**TASK ITEM**.
Determine how many lines in the material below contain the string "Nintendo", then state only that count.

**EXCERPTED RECORDS**.
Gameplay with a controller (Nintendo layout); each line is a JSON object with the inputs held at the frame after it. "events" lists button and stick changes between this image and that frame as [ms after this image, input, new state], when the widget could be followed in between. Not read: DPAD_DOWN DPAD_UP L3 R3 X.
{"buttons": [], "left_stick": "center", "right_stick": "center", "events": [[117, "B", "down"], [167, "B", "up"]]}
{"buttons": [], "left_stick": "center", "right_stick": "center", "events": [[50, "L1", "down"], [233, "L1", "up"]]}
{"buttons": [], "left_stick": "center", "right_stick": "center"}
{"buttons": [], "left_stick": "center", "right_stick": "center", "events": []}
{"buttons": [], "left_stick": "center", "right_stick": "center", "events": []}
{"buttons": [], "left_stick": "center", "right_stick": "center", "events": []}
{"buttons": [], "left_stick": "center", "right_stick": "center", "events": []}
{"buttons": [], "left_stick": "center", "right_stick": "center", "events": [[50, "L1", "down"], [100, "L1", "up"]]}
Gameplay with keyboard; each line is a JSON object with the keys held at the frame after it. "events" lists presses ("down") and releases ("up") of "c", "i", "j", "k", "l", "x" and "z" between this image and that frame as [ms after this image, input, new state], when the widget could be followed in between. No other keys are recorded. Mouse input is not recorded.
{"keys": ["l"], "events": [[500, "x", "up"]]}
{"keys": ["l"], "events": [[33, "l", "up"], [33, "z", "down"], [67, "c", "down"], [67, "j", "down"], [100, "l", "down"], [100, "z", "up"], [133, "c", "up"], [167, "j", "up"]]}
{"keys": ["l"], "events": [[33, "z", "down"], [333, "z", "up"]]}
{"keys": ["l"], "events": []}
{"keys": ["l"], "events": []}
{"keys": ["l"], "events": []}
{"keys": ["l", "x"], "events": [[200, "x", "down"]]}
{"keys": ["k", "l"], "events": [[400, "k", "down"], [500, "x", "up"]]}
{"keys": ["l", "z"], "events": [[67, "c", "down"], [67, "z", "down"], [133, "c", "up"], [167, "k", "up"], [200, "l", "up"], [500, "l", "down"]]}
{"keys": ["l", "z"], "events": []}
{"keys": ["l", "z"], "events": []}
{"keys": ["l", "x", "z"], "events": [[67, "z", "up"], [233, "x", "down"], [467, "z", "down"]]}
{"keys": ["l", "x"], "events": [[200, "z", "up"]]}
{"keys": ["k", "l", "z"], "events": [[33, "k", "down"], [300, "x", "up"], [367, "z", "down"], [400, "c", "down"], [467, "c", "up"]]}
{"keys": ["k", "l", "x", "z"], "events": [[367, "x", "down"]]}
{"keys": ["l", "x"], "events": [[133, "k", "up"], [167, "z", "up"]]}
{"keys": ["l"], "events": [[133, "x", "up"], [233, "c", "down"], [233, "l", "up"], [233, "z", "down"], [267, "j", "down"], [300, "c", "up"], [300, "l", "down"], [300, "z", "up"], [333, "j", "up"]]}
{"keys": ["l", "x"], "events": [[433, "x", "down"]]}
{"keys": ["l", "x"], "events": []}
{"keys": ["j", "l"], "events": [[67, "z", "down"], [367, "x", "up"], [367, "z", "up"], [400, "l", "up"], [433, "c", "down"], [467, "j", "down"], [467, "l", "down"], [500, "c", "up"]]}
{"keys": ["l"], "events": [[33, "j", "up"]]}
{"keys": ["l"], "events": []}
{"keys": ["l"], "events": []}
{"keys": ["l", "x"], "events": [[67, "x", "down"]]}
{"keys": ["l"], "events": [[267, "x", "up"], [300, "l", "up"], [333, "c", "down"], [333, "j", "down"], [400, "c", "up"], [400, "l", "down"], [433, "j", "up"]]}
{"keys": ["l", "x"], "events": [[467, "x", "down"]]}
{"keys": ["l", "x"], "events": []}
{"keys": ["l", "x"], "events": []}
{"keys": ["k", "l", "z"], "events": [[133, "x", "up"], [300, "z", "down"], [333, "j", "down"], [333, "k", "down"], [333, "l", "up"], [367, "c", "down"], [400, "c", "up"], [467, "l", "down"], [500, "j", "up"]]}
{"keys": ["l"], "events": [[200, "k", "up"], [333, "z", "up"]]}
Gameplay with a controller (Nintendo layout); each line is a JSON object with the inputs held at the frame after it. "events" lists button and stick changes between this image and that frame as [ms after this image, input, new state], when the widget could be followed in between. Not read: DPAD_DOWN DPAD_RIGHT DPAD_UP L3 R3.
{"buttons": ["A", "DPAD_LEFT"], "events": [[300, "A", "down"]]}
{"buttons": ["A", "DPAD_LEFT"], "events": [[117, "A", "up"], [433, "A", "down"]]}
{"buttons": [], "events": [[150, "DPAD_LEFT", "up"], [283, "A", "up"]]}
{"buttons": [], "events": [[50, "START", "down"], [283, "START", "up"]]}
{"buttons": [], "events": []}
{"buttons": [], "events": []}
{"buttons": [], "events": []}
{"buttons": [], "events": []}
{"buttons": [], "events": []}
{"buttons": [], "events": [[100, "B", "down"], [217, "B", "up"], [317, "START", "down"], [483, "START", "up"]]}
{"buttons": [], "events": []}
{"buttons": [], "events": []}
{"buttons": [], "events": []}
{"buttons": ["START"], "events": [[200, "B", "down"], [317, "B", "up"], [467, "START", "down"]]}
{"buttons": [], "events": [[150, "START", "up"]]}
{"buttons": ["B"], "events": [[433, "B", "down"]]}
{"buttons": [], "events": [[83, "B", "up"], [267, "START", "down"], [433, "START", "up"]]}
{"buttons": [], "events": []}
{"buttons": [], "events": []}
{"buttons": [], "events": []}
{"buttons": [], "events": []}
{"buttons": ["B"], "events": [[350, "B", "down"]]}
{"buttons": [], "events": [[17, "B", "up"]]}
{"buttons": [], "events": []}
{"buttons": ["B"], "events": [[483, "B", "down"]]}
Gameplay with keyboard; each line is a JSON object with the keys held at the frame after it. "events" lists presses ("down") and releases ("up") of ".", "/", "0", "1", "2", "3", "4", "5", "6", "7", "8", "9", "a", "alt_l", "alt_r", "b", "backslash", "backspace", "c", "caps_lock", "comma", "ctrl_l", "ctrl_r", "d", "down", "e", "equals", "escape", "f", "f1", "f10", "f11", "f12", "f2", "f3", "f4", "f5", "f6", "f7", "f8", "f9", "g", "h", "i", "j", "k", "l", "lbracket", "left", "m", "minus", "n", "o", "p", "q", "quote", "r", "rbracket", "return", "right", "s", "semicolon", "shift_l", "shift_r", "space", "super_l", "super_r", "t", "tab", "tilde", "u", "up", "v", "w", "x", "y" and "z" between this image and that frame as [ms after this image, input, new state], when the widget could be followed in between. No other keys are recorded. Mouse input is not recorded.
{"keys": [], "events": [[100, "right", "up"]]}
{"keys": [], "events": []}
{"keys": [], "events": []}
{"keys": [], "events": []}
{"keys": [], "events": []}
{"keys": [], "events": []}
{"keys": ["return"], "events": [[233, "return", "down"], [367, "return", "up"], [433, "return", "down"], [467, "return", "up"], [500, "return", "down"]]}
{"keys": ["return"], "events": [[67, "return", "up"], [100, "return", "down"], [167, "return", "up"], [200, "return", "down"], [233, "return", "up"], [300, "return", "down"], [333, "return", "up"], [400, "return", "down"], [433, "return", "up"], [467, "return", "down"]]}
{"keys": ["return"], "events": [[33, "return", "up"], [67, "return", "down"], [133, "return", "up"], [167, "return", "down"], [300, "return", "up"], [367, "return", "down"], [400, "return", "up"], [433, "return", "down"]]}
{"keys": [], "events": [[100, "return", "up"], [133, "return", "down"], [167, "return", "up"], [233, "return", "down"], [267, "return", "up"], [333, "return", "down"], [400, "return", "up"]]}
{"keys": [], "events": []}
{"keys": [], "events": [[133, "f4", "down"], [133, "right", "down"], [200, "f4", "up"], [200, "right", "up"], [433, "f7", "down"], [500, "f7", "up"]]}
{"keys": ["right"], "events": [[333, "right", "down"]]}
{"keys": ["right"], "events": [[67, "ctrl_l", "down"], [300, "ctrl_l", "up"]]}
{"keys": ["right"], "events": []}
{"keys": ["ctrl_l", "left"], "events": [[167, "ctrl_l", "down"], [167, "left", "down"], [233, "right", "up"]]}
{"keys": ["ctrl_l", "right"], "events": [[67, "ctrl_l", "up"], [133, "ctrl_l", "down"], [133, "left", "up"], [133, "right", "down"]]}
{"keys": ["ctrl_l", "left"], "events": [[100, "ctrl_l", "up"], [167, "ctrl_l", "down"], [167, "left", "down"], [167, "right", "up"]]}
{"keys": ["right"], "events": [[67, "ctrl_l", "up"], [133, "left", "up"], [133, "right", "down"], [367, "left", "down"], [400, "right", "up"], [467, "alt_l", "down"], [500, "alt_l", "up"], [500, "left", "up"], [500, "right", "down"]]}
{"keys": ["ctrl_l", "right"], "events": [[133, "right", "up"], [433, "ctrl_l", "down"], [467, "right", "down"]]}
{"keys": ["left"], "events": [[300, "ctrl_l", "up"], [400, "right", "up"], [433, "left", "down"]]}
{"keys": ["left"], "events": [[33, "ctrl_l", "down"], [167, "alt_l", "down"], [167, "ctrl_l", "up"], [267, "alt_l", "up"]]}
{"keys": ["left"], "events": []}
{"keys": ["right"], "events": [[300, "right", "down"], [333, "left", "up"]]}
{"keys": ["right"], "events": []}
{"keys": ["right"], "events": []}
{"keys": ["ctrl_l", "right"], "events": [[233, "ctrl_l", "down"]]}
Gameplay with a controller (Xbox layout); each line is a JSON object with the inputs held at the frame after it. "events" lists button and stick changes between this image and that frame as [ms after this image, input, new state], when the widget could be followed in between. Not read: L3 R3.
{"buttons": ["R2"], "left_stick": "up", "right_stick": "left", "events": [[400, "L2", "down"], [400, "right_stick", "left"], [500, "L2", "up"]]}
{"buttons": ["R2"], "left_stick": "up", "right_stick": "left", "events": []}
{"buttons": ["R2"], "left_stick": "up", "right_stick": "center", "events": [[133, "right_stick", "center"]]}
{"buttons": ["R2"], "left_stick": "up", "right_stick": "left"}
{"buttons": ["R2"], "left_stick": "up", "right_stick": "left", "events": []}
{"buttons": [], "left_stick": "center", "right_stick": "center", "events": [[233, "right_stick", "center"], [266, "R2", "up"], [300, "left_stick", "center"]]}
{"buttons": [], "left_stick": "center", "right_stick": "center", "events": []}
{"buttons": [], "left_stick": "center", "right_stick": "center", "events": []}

**YOUR RESPONSE**.
2